To remain relevant to students, educators need to use the networked landscape of learning to re-envision what happens inside schools and classrooms. Teachers must learn to model connectedness and enable students to develop personal learning networks, made up of people and resources from both their physical and virtual worlds — but first teachers must become connected collaborators or connected educators themselves.
Being a a connected educator is something very important to the teaching profession because it means that you are using 21st-century skills to engage your students.
You know that the world is changing. New and emerging Web technologies are connecting our children in ways never before possible. Through blogs, social networking sites, multimedia and other Web 2.0 tools, their world is becoming more and more networked and participatory.

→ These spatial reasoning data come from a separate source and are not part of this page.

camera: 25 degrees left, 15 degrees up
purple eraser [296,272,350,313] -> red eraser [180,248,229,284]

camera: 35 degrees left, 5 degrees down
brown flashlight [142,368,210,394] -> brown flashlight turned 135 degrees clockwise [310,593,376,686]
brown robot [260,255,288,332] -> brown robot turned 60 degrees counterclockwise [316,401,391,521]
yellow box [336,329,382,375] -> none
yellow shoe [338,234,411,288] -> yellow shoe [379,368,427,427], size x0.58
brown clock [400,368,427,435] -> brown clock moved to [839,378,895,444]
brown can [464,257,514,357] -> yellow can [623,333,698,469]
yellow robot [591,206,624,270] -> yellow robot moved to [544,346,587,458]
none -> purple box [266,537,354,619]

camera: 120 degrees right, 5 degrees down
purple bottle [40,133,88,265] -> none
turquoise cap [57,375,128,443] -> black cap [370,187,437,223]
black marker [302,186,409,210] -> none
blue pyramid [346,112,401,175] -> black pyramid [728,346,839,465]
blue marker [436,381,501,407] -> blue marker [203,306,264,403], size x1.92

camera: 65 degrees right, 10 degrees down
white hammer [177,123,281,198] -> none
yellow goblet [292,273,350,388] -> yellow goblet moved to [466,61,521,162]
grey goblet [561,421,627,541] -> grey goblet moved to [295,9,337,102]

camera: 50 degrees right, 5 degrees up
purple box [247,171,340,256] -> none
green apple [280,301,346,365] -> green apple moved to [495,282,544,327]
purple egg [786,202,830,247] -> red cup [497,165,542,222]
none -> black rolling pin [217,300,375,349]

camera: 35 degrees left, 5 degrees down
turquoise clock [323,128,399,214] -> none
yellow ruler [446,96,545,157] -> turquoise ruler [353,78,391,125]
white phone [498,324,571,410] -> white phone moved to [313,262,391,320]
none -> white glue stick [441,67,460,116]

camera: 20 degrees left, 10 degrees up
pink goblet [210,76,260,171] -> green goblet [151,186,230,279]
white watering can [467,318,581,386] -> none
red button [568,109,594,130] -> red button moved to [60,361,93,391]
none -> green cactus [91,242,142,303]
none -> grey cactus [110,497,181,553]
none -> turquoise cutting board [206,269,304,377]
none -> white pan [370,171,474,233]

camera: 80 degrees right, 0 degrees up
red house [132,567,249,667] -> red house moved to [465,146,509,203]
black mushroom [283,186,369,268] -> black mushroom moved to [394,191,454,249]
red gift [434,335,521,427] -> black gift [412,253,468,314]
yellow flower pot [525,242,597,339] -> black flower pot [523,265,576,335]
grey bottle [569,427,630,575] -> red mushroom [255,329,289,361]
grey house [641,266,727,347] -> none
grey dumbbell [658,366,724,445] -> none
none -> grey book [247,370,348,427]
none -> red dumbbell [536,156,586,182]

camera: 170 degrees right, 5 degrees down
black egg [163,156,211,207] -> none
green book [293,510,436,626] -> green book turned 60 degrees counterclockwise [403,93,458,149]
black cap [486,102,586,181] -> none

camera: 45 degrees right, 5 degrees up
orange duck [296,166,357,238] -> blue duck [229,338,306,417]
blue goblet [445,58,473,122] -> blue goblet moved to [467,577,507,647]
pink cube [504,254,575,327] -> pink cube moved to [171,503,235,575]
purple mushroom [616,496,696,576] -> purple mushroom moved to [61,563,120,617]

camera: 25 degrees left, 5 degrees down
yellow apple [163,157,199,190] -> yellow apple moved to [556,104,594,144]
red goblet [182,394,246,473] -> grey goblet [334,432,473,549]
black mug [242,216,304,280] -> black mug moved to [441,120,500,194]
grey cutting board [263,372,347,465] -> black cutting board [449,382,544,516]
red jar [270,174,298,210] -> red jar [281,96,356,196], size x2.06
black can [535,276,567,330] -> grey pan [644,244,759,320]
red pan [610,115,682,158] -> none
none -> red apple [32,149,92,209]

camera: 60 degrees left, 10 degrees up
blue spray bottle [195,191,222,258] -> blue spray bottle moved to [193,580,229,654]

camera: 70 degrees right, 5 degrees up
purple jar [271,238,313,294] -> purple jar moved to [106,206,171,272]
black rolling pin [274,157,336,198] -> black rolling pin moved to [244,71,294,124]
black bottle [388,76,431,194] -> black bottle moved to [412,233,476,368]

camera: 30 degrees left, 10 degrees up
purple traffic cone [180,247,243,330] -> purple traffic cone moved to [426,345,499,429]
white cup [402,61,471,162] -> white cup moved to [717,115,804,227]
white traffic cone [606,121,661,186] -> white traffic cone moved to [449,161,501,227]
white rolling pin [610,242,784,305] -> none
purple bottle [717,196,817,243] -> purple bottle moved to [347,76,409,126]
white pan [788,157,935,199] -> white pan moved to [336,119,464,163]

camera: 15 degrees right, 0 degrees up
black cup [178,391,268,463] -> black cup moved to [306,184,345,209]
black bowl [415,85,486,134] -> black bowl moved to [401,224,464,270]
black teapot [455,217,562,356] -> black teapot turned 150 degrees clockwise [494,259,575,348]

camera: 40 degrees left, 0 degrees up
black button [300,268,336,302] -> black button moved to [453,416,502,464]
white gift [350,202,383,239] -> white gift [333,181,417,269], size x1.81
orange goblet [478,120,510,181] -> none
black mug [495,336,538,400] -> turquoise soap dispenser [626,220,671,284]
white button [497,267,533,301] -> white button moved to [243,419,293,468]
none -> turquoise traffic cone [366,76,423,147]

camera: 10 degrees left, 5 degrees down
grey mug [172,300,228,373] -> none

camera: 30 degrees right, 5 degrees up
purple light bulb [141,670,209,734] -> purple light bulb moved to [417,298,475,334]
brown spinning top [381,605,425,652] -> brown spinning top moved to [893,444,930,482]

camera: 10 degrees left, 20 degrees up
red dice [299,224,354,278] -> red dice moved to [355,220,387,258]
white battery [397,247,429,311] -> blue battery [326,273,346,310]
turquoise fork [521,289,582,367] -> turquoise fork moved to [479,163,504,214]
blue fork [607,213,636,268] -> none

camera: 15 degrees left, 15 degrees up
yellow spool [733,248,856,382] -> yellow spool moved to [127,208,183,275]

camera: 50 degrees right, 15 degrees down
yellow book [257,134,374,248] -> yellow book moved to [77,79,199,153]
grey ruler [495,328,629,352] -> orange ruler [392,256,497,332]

Your students spend time every day in virtual environments that are highly engaging and encourage creative thinking and problem solving. They frequently participate in games and social media where they routinely acquire and apply knowledge and collaborate with…but schools are not.
Schools have by and large been resistant to these shifts. Yet, this networked landscape of learning challenges you to re-envision what you do in your
school and classroom, or risk growing irrelevance in your students’ lives. At the core of this challenge is how you and I, as educators, realize the potentials of these technologies in our own professional and personal learning practice as educators.
If you want to become a 21st century connected educator — and prepare iGeneration students for an exciting but unpredictable future — you first have to become a 21st century learner. That’s right. The “connected learner” is YOU. To become a connected educator, you must first become a connected learner.
Think about it. Kids today seem to have been born with chips in their heads. They’ve grown up with remote control everything, smart phones, constant communication, and instant access to information in entertaining formats. Almost everywhere they go they are connected, engaged and plugged in. Through various social media, their worlds are becoming more and more networked, creating environments for learning and collaborating that look very little like the classrooms in which you and I grew up.